### DATA SHOWN ###
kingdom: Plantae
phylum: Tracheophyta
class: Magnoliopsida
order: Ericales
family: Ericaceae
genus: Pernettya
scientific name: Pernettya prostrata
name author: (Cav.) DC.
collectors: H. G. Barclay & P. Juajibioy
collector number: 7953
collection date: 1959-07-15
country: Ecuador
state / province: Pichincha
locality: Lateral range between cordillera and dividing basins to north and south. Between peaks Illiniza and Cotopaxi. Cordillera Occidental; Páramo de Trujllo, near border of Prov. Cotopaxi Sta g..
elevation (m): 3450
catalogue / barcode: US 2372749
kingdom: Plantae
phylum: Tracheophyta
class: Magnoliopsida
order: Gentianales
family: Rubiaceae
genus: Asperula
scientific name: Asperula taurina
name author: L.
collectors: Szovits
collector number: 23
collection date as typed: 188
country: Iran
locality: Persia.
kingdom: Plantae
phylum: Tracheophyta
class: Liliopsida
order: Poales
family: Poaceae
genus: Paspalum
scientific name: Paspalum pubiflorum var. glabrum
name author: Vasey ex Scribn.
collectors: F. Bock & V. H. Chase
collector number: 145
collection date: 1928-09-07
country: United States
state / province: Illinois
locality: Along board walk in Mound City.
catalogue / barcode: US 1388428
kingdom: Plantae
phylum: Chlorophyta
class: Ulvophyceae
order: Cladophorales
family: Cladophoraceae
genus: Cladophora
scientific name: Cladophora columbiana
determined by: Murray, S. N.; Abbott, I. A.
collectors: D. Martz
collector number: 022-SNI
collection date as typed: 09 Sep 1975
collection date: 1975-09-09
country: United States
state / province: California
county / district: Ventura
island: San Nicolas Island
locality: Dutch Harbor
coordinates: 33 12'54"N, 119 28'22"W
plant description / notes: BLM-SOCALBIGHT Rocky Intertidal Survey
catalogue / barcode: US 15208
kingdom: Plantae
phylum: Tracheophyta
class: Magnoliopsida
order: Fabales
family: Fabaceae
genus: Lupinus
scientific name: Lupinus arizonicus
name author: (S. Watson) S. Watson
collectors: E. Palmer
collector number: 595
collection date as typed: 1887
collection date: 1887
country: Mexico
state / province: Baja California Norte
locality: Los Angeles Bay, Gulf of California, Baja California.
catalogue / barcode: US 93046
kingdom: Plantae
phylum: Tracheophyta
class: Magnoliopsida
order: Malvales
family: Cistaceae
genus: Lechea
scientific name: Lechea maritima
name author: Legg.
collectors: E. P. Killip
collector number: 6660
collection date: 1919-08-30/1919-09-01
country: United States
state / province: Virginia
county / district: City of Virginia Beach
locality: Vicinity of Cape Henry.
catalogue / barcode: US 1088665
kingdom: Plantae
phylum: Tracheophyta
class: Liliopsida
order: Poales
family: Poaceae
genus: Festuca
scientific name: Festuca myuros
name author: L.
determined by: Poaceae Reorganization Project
###
» **WRITTEN EXERCISE**: Locate every line in the listing above that contains the string "number", and copy each one. Letter case counts when matching.

» **EXERCISE RESPONSE**:
collector number: 7953
collector number: 23
collector number: 145
collector number: 022-SNI
collector number: 595
collector number: 6660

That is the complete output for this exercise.